== Data provided
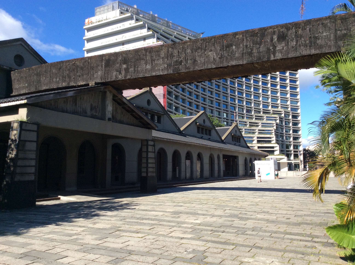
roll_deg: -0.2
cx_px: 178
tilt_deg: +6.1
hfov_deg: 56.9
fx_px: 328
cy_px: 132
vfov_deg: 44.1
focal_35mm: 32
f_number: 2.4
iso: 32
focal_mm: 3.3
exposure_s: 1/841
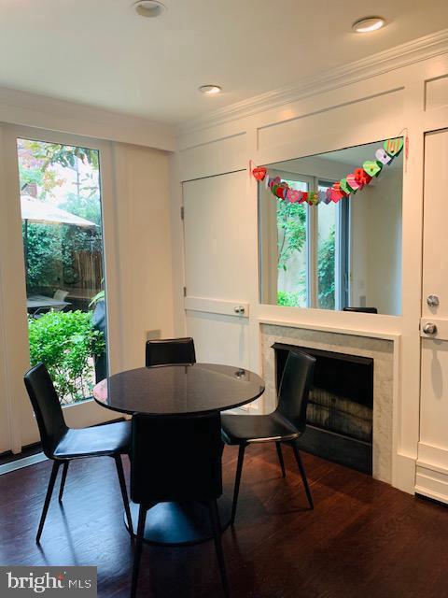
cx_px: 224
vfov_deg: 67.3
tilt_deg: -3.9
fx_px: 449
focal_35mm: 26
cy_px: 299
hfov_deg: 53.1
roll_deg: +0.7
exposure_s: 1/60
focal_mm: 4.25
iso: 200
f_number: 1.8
====
== Data provided
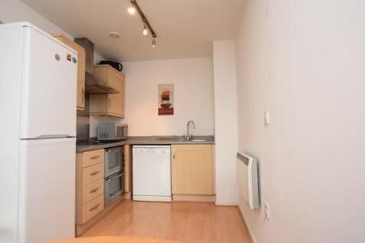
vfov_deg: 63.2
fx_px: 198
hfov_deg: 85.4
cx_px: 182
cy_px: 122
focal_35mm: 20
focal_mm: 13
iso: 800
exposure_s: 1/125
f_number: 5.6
====
What this task involves
The response must repeat exactly the lines above from the one with "hfov_deg: 56.9" through the one with "f_number: 1.8", including both, and must contain no pictures and no other text.

Output
hfov_deg: 56.9
fx_px: 328
cy_px: 132
vfov_deg: 44.1
focal_35mm: 32
f_number: 2.4
iso: 32
focal_mm: 3.3
exposure_s: 1/841
cx_px: 224
vfov_deg: 67.3
tilt_deg: -3.9
fx_px: 449
focal_35mm: 26
cy_px: 299
hfov_deg: 53.1
roll_deg: +0.7
exposure_s: 1/60
focal_mm: 4.25
iso: 200
f_number: 1.8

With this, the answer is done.